* **Tasks**
1) Answer these questions about the Mead Johnson direct mail passage:
(a) Which product rose from number two to number one in the baby formula category, and over how long?
(b) How many United States households does the passage say have new or expectant mothers?
(c) What did the parcels contain besides congratulation notes and questionnaires?
2) Return the part of the Mead Johnson direct mail passage from "Baby Formula Company, Mead" up to and including "with great precision.", copied word for word.

* **Given passage**
* * *

Baby Formula Company, Mead Johnson, Says Direct Mail Is the Best Way to Target New Moms…
With the success of their direct mail marketing campaign, they brought their product Enfamil from the number two to the number one product in the baby formula category, within three years. How did they achieve such great success?
Firstly, this product was a perfect fit for direct mail marketing. With only four million United States households having new or expectant mothers, out of a total 110 million, any advertising that touched a household with no new mothers was a near-total waste. Therefore, they relied on the only marketing method that delivers on a per-household basis with great precision.
In addition, they combined almost every response-boosting ploy that’s ever been fit into a parcel. They used personalized congratulation notes – “Wow Jane, you’re going to be a mum!” They used questionnaires that mothers could fill out in order to receive personalized advice about their baby’s nutrition, a great method for building an emotional investment in their company, while at the same time adding value to their product and gathering information on the customer. Finally, the parcels contained free samples of the product.
This campaign is a great example of direct mail done right and is probably one of the most effective one million customers, targeted campaigns ever run. If it was run again today they could make great use of web technology to send new mothers to an online community where they can interact with new mothers and receive professionally-sourced advice on baby nutrition, which could build tremendous brand loyalty and trust.

* * *

[Chart understanding data]
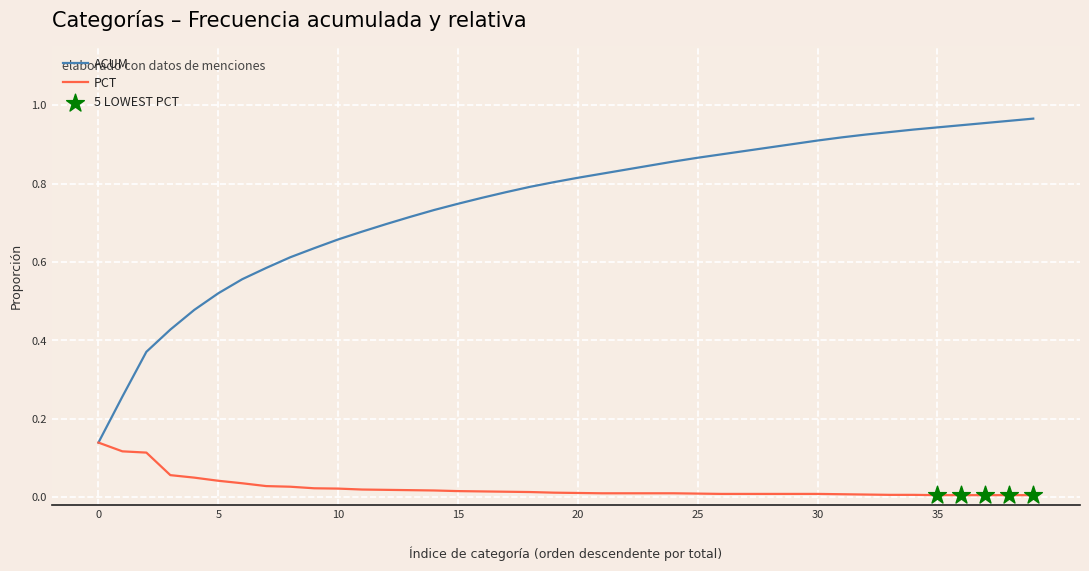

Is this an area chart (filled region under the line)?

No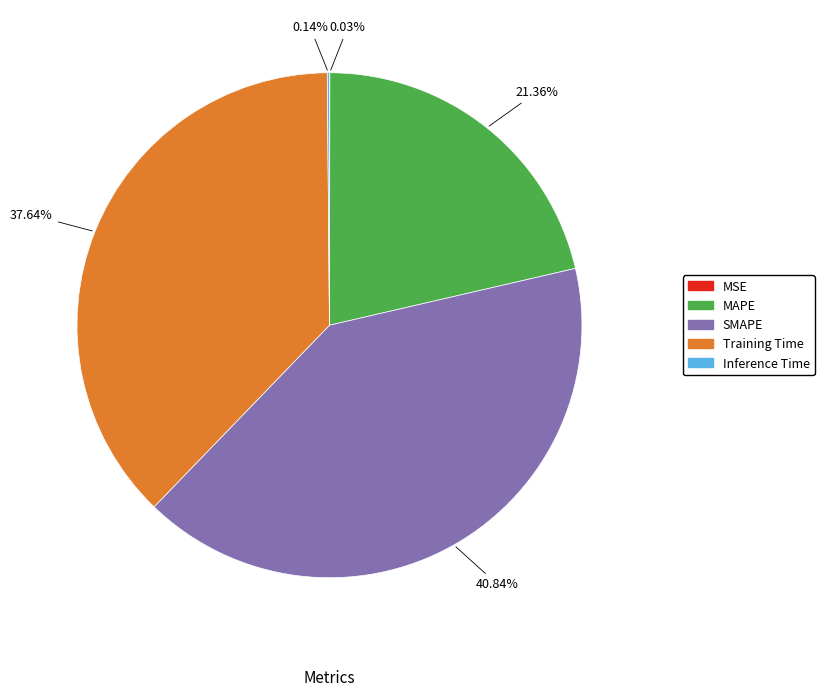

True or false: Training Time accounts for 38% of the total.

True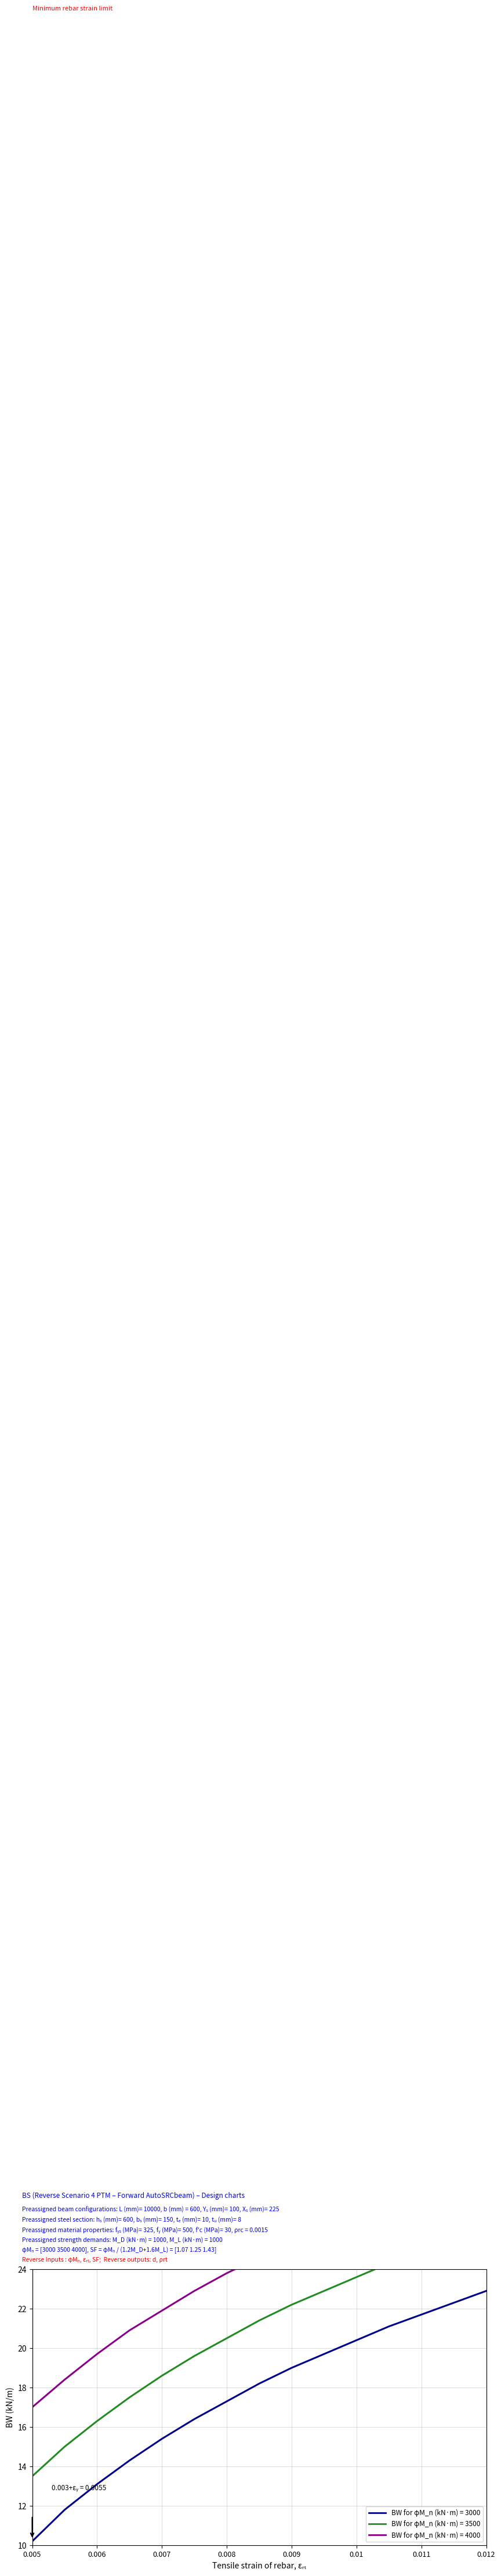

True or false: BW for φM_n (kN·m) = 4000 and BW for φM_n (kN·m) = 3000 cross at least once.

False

* * *

* **Answers to the tasks**
1)
(a) Enfamil, within three years.
(b) Four million, out of a total of 110 million.
(c) Free samples of the product.

2)
Baby Formula Company, Mead Johnson, Says Direct Mail Is the Best Way to Target New Moms…
With the success of their direct mail marketing campaign, they brought their product Enfamil from the number two to the number one product in the baby formula category, within three years. How did they achieve such great success?
Firstly, this product was a perfect fit for direct mail marketing. With only four million United States households having new or expectant mothers, out of a total 110 million, any advertising that touched a household with no new mothers was a near-total waste. Therefore, they relied on the only marketing method that delivers on a per-household basis with great precision.